“Meu filho pode morrer a qualquer momento.” A frase não é apenas um desabafo — é um alerta desesperado, carregado de pavor, de um pai que enxerga a vida do próprio filho escorrendo pelas mãos diante de um cenário que ele descreve como extremamente perigoso.
O médico Uldurico Alves Pinto levou sua angústia ao limite ao protocolar uma denúncia urgente direcionada ao governador Jerônimo Rodrigues e a outras autoridades. No documento, o tom é de súplica: ele implora por uma intervenção imediata que impeça uma possível tragédia envolvendo o ex-deputado federal Uldurico Júnior.
Segundo o relato, o ex-parlamentar estaria mergulhado em um ambiente hostil, dividido em uma cela comum com outros detentos, mesmo enfrentando um quadro clínico delicado, especialmente no campo da saúde mental. Para o pai, cada minuto dentro daquele espaço representa um risco crescente — uma pressão invisível que pode levar ao colapso físico ou psicológico a qualquer instante.
A preocupação não é abstrata. Ela tem endereço, tem cenário: um sistema prisional conhecido pela superlotação, pela tensão constante e por episódios recorrentes de violência. Na visão do médico, deixar o filho nessas condições é expô-lo a um perigo contínuo, onde qualquer conflito, qualquer crise ou qualquer negligência pode ter consequências irreparáveis.
O documento também aponta um temor ainda mais sombrio: a possibilidade de agressões dentro da unidade prisional.

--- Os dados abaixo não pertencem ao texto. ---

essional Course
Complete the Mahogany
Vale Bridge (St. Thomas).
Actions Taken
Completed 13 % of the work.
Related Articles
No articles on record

O pai relata medo real de que o filho não consiga resistir às condições impostas — seja pela fragilidade emocional, seja pela vulnerabilidade diante de outros detentos. Para a família, o risco deixou de ser hipotético e passou a ser iminente.
O caso se desenrola no contexto de uma investigação do Ministério Público da Bahia sobre a fuga de detentos registrada em 2024. No entanto, até o momento, não existe condenação contra Uldurico Júnior. A defesa sustenta sua inocência e reforça que ele nega qualquer participação nos fatos investigados.
Os advogados também questionam a própria prisão preventiva, argumentando que os घटनções investigados ocorreram há cerca de dois anos, o que, segundo eles, enfraquece a justificativa de urgência para a medida. Para a defesa, manter o ex-deputado preso nessas condições é desproporcional — e potencialmente perigoso.
Enquanto o processo segue seu curso, a família vive uma rotina de aflição. O apelo é direto: que sejam garantidos os direitos mais básicos previstos na Constituição — o direito de não morrer sob custódia do Estado, o direito de não ser submetido a condições degradantes, o direito de manter sua integridade física e mental.
A audiência de custódia deverá indicar os próximos passos jurídicos. Mas, para o pai, o tempo da Justiça não acompanha o tempo do medo. A cada hora que passa, cresce a sensação de urgência — e o receio de que, quando uma decisão finalmente vier, já seja tarde demais.